Volcanic Belches Could Slow Ozone Layer's Cleansing Cycle
BALTIMORE — ACTING like a sort of celestial washing machine, the stratosphere will cleanse itself of ozone-depleting compounds over the course of several decades - if activity on Earth doesn't interrupt the cycle.
The ozone layer, which encircles the globe six to 30 miles above Earth's surface, has been damaged by humanity's use of certain industrial chemicals, many scientists believe. Now that international treaties are in place to curb production of the major ozone-destroying chemicals, scientists say two other factors could impede the natural healing process: volcanic eruptions and global warming.
Why ozone in the sky matters
As scientists try to pin down how long it will take to restore the ozone layer, they note that both factors emerged as wild cards. The ozone layer protects Earth from much of the sun's ultraviolet radiation. Without this protective layer, scientists warn, severe damage to living organisms would occur.
Sherwood Rowland of the University of California at Irvine says the international agreements to phase out production and use of the worst of the chemical culprits has ''put a cap on ozone [layer] damage.'' These chemicals primarily are the chlorofluorcarbon (CFC) compounds used as refrigerants and halon compounds used mainly in fire extinguishers. CFCs break down in the stratosphere and release chlorine. Halons release bromine. Dr. Rowland shared a Nobel prize last year for research showing how such releases destroy ozone.
Speaking at the American Association for the Advancement of Science's annual meeting here, Rowland said the concern for the next two decades is that a large volcanic eruption will activate more ozone destruction than otherwise would occur.

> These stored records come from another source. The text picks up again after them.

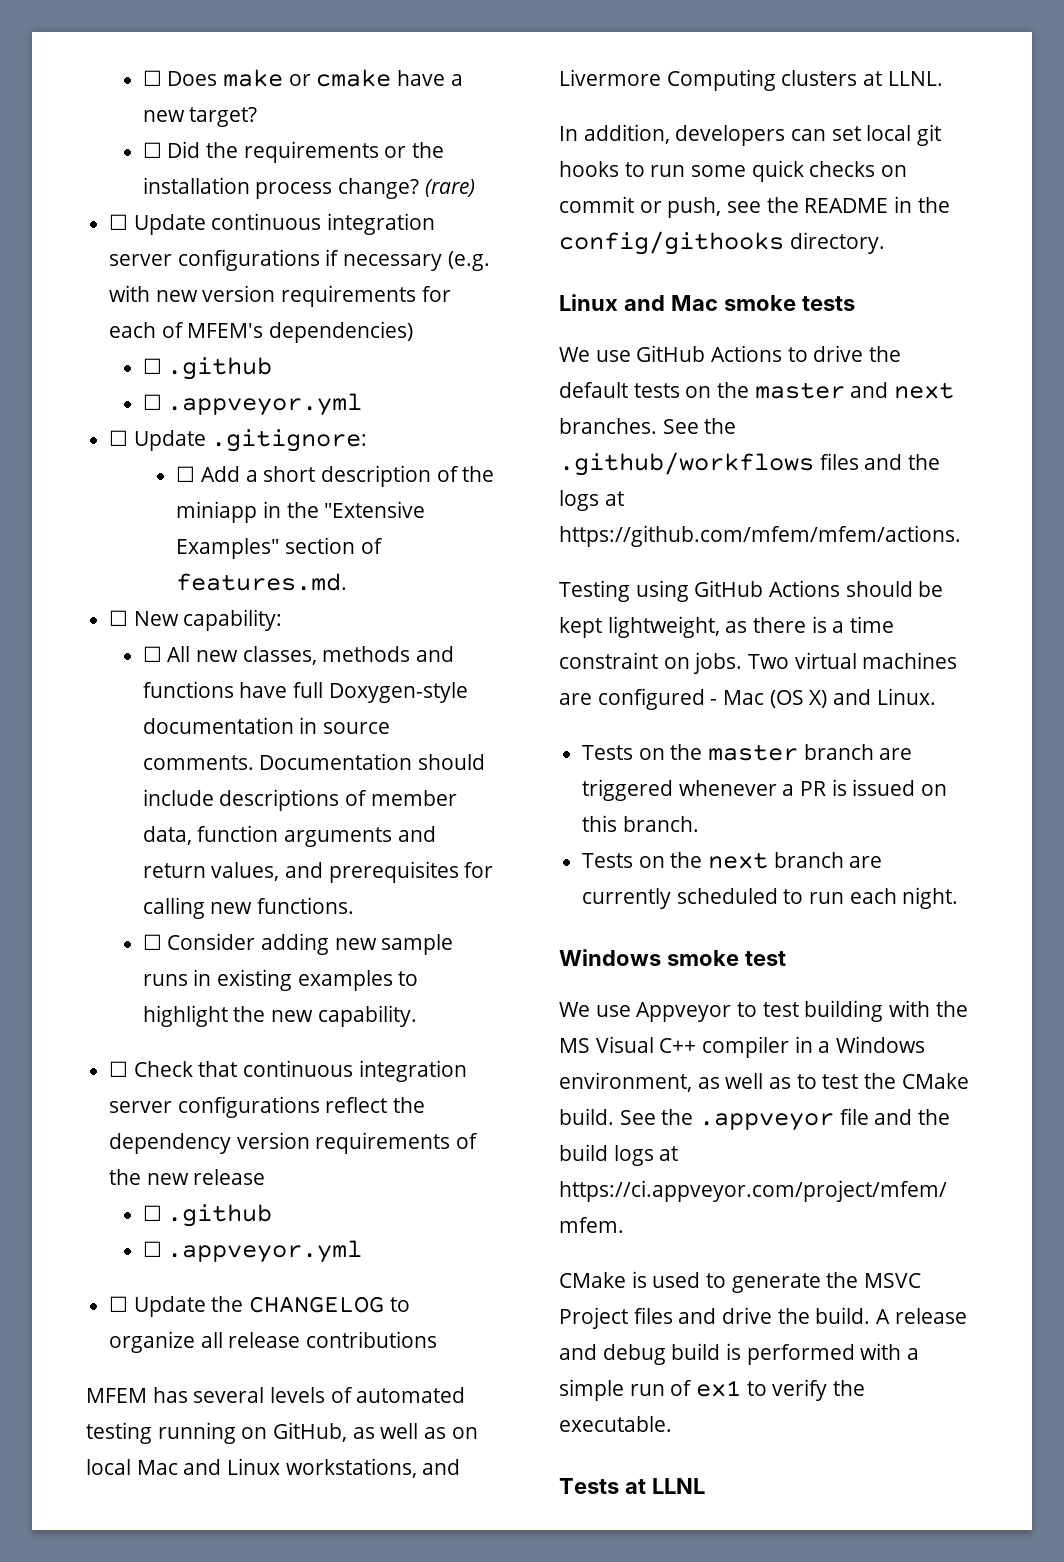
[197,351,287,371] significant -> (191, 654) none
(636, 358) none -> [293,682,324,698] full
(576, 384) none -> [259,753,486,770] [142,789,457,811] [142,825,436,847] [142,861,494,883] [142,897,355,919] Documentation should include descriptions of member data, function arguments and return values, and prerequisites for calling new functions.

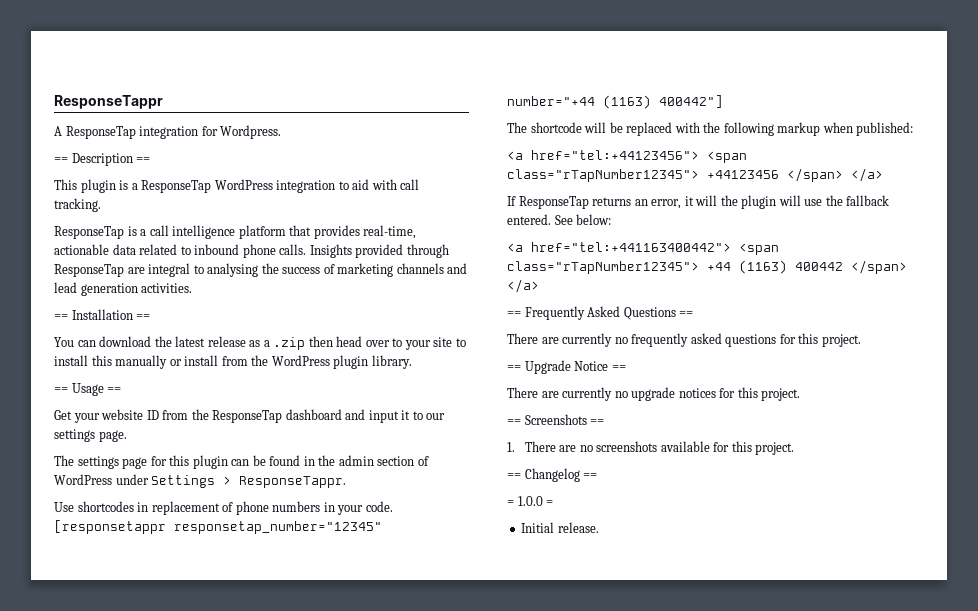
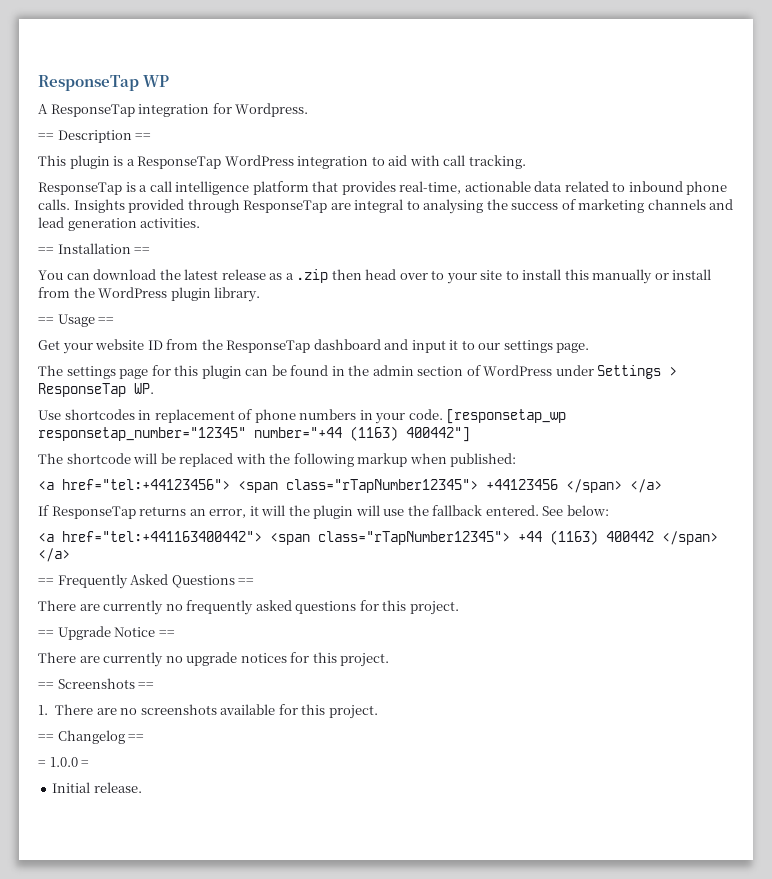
[54,95,163,109] ResponseTappr -> [38,75,170,91] ResponseTap WP
[239,476,347,488] ResponseTappr. -> [38,383,154,397] ResponseTap WP.
[54,520,166,534] [responsetappr -> [446,409,567,424] [responsetap_wp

Patrick McCormick of the NASA Langley Research Center in Hampton, Va., explains that sulfuric acid aerosol particles from volcanoes act as catalysts to speed the breakdown of CFCs and halons, releasing a flood of ozone-destroying chlorine and bromine. This was seen after the eruption of Mt. Pinatubo in the Philippines in 1991. Consequently, it is not enough just to monitor the actual decline in the influence of CFCs and halons; keeping track of volcanic aerosols is also required.
Global warming a player, too
A change in global climate as a result of the ''greenhouse effect'' could also affect the pace of ozone-layer healing, the scientists say. The atmosphere sandwiched between Earth and the ozone layer has been incrementally warming, the result of burning fossil fuels to power an industrial economy. This warming of the lower atmosphere, however, would actually cool the stratosphere where ozone resides. This, too, could enhance ozone destruction.
Richard Stolarski of the NASA Goddard Space Flight Center in Greenbelt, Md., said this new understanding of the complexity of the ozone story does not change scientists' expectation that the ozone decline will stop. But it does mean that it will take time to detect a substantial change in ozone destruction.